So weit, so richtig. Aber Spötter listeten gleich auf, wie viele Innovationsoffensiven unterschiedlicher Regierungen es schon gegeben hat, ohne dem Wissenschaftsstandort Deutschland wirklich zu helfen. Noch immer bildet unser Land zwar viele begabte Wissenschaftler gut aus, aber viele wandern gleich ab an attraktivere Standorte. Die deutsche Volkswirtschaft muss immer mehr Wissen von außen einkaufen, obwohl sie noch immer ein starker Forschungsstandort ist.

Kein Wunder also, dass viele müde abwinken. Oder denken, was nützen Eliteuniversitäten, wenn die Auszubildenden kein richtiges Deutsch mehr können. So einfach darf man sich die Sache aber nicht machen. Gute Schulen und Universitäten sind entscheidend für die Zukunft Deutschlands, weil nur so die Arbeitsplätze der Zukunft gesichert werden können. Wo Hochschulen von Zwängen befreit wurden, die Zusammenarbeit mit der Wirtschaft gesucht wurde und rund um die Unis ein Geflecht aus Firmen entstanden ist wie in Aachen oder Bremen, zeigen sich die anderswo noch kaum genutzten Potenziale. Wenn die Bundesregierung von Innovation redet, setzt sie sich auch selbst unter Druck, und das ist gut so. Schröder muss sein Versprechen einhalten und zusätzliches Geld für die Forschung locker machen.

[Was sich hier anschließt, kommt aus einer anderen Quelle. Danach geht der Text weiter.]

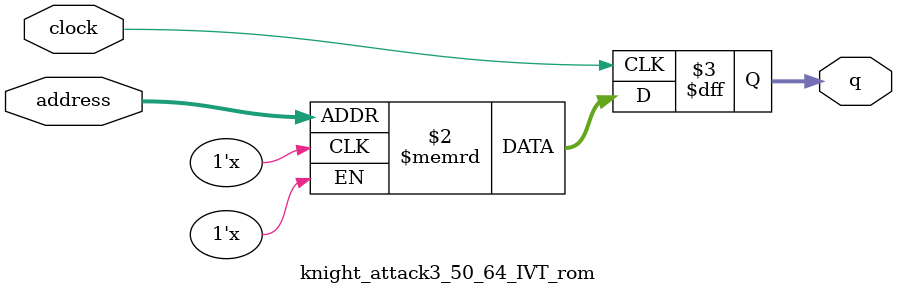
<source format=sv>
module knight_attack3_50_64_IVT_rom (
	input logic clock,
	input logic [11:0] address,
	output logic [2:0] q
);

logic [2:0] memory [0:3199] /* synthesis ram_init_file = "./knight_attack3_50_64_IVT/knight_attack3_50_64_IVT.mif" */;

always_ff @ (posedge clock) begin
	q <= memory[address];
end

endmodule

</source>
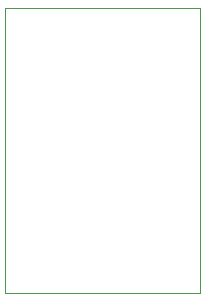
<source format=gbr>
%TF.GenerationSoftware,KiCad,Pcbnew,(5.1.8)-1*%
%TF.CreationDate,2023-01-12T00:20:28+03:00*%
%TF.ProjectId,LED8,4c454438-2e6b-4696-9361-645f70636258,rev?*%
%TF.SameCoordinates,Original*%
%TF.FileFunction,Profile,NP*%
%FSLAX46Y46*%
G04 Gerber Fmt 4.6, Leading zero omitted, Abs format (unit mm)*
G04 Created by KiCad (PCBNEW (5.1.8)-1) date 2023-01-12 00:20:28*
%MOMM*%
%LPD*%
G01*
G04 APERTURE LIST*
%TA.AperFunction,Profile*%
%ADD10C,0.050000*%
%TD*%
G04 APERTURE END LIST*
D10*
X63500000Y-45720000D02*
X63500000Y-21590000D01*
X80010000Y-45720000D02*
X63500000Y-45720000D01*
X80010000Y-21590000D02*
X80010000Y-45720000D01*
X63500000Y-21590000D02*
X80010000Y-21590000D01*
M02*

</source>
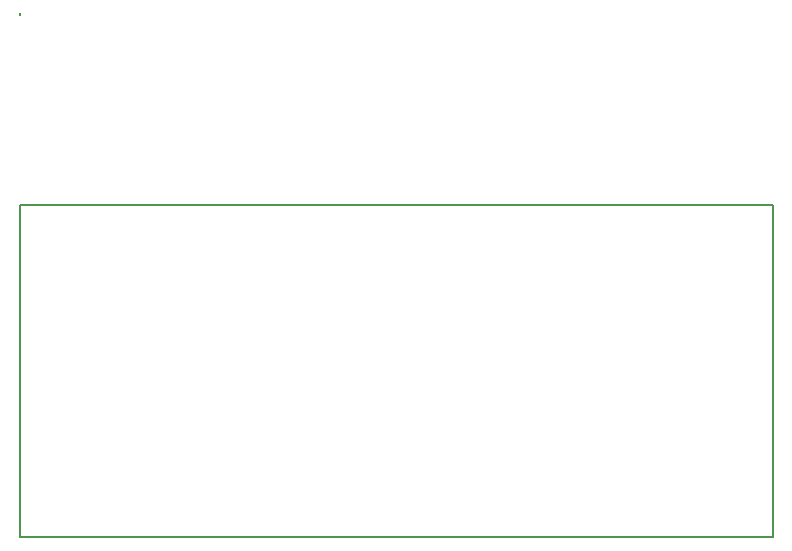
<source format=gbr>
G04 #@! TF.FileFunction,Profile,NP*
%FSLAX46Y46*%
G04 Gerber Fmt 4.6, Leading zero omitted, Abs format (unit mm)*
G04 Created by KiCad (PCBNEW 4.0.7-e2-6376~61~ubuntu18.04.1) date Sat May 19 14:08:53 2018*
%MOMM*%
%LPD*%
G01*
G04 APERTURE LIST*
%ADD10C,0.100000*%
%ADD11C,0.150000*%
G04 APERTURE END LIST*
D10*
D11*
X63754000Y0D02*
X63754000Y28067000D01*
X0Y0D02*
X63754000Y0D01*
X0Y28067000D02*
X0Y0D01*
X63754000Y28067000D02*
X0Y28067000D01*
X0Y44323000D02*
X0Y44196000D01*
M02*

</source>
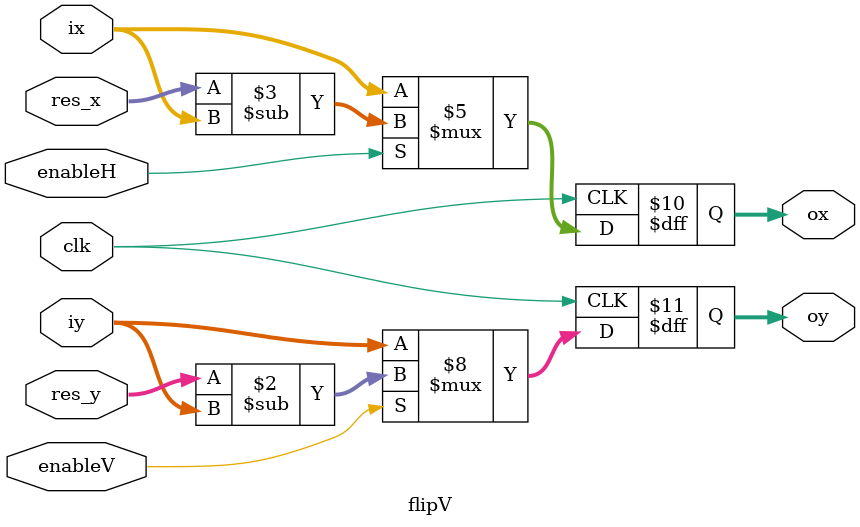
<source format=v>
module flipV(
	input clk,
	input [9:0] res_x,
	input [8:0] res_y,
	input [9:0] ix,
	input [8:0] iy,
	
	input enableV,
	input enableH,
	output reg [9:0] ox,
	output reg [8:0] oy
);

always @(posedge clk)
begin
	if (enableV)
		oy <= res_y - iy;
	else
		oy <= iy;
		
	if (enableH)
		ox <= res_x - ix;
	else
		ox <= ix;
end

endmodule
</source>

Der DIHK fordert zurecht Innovationen nicht nur von der Politik, sondern auch in den Unternehmen. Wahre Unternehmer haben das schon lange verstanden. Jeden Tag beginnt ihre Zukunft neu, jeden Tag müssen sie neue Ideen entwickeln, bessere Produkte, neue Abläufe schaffen. Wer Innovation vorlebt, kann sie auch von anderen fordern, etwa von der Politik. So gut es ist, wenn der Bund Spitzenforschung fördert: Für die meisten Firmen entscheidet sich die Innovationsfreudigkeit der Gesellschaft vor Ort. Sitzen im Rathaus Bürokraten oder Reformer? Fördert die jeweilige Landesregierung die Zusammenarbeit der Universitäten mit der Wirtschaft, ermuntert sie Spin-offs? Viele Sonntagsredner in Sachen Innovation tun im Alltag wenig, um Erneuerung zu fördern.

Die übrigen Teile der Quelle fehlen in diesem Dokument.